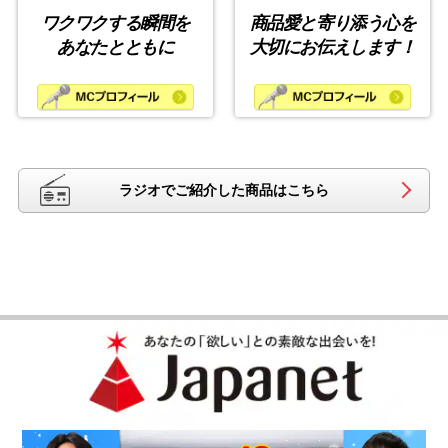
ワクワクする瞬間を
商品愛と寄り添う心を
あなたとともに
大切にお伝えします！
ラジオでご紹介した商品はこちら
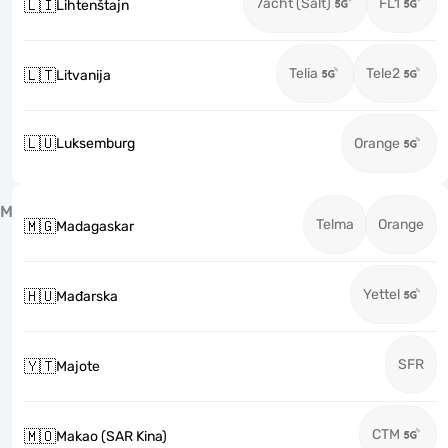
7acht (Salt)
FL1
🇱🇮
Lihtenštajn
Telia
Tele2
🇱🇹
Litvanija
🇱🇺
Luksemburg
Orange
M
Telma
Orange
🇲🇬
Madagaskar
Yettel
🇭🇺
Mađarska
SFR
🇾🇹
Majote
CTM
🇲🇴
Makao (SAR Kina)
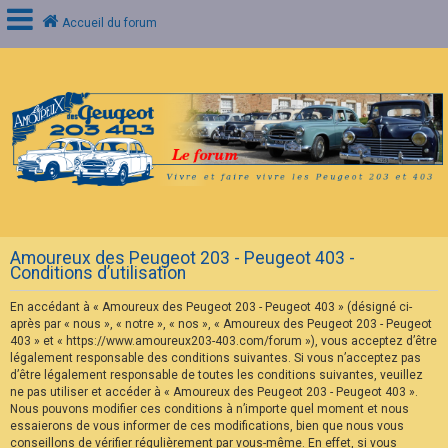
Accueil du forum
C
o
n
n
e
x
i
o
n
Amoureux des Peugeot 203 - Peugeot 403 -
I
Conditions d’utilisation
n
s
En accédant à « Amoureux des Peugeot 203 - Peugeot 403 » (désigné ci-
c
r
après par « nous », « notre », « nos », « Amoureux des Peugeot 203 - Peugeot
i
403 » et « https://www.amoureux203-403.com/forum »), vous acceptez d’être
p
légalement responsable des conditions suivantes. Si vous n’acceptez pas
t
d’être légalement responsable de toutes les conditions suivantes, veuillez
i
ne pas utiliser et accéder à « Amoureux des Peugeot 203 - Peugeot 403 ».
o
n
Nous pouvons modifier ces conditions à n’importe quel moment et nous
essaierons de vous informer de ces modifications, bien que nous vous
conseillons de vérifier régulièrement par vous-même. En effet, si vous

-- WORK ORDER --
Turn the text read from all the items above into a Markdown table with the columns "Row" and "Line": number each line in order and skip blank lines. Leave the pictures out.

-- RESULT --
| Row | Line |
|---|---|
| 1 | ワクワクする瞬間を |
| 2 | 商品愛と寄り添う心を |
| 3 | あなたとともに |
| 4 | 大切にお伝えします！ |
| 5 | ラジオでご紹介した商品はこちら |
| 6 | 7acht (Salt) |
| 7 | FL1 |
| 8 | 🇱🇮 |
| 9 | Lihtenštajn |
| 10 | Telia |
| 11 | Tele2 |
| 12 | 🇱🇹 |
| 13 | Litvanija |
| 14 | 🇱🇺 |
| 15 | Luksemburg |
| 16 | Orange |
| 17 | M |
| 18 | Telma |
| 19 | Orange |
| 20 | 🇲🇬 |
| 21 | Madagaskar |
| 22 | Yettel |
| 23 | 🇭🇺 |
| 24 | Mađarska |
| 25 | SFR |
| 26 | 🇾🇹 |
| 27 | Majote |
| 28 | CTM |
| 29 | 🇲🇴 |
| 30 | Makao (SAR Kina) |
| 31 | Accueil du forum |
| 32 | C |
| 33 | o |
| 34 | n |
| 35 | n |
| 36 | e |
| 37 | x |
| 38 | i |
| 39 | o |
| 40 | n |
| 41 | Amoureux des Peugeot 203 - Peugeot 403 - |
| 42 | I |
| 43 | Conditions d’utilisation |
| 44 | n |
| 45 | s |
| 46 | En accédant à « Amoureux des Peugeot 203 - Peugeot 403 » (désigné ci- |
| 47 | c |
| 48 | r |
| 49 | après par « nous », « notre », « nos », « Amoureux des Peugeot 203 - Peugeot |
| 50 | i |
| 51 | 403 » et « https://www.amoureux203-403.com/forum »), vous acceptez d’être |
| 52 | p |
| 53 | légalement responsable des conditions suivantes. Si vous n’acceptez pas |
| 54 | t |
| 55 | d’être légalement responsable de toutes les conditions suivantes, veuillez |
| 56 | i |
| 57 | ne pas utiliser et accéder à « Amoureux des Peugeot 203 - Peugeot 403 ». |
| 58 | o |
| 59 | n |
| 60 | Nous pouvons modifier ces conditions à n’importe quel moment et nous |
| 61 | essaierons de vous informer de ces modifications, bien que nous vous |
| 62 | conseillons de vérifier régulièrement par vous-même. En effet, si vous |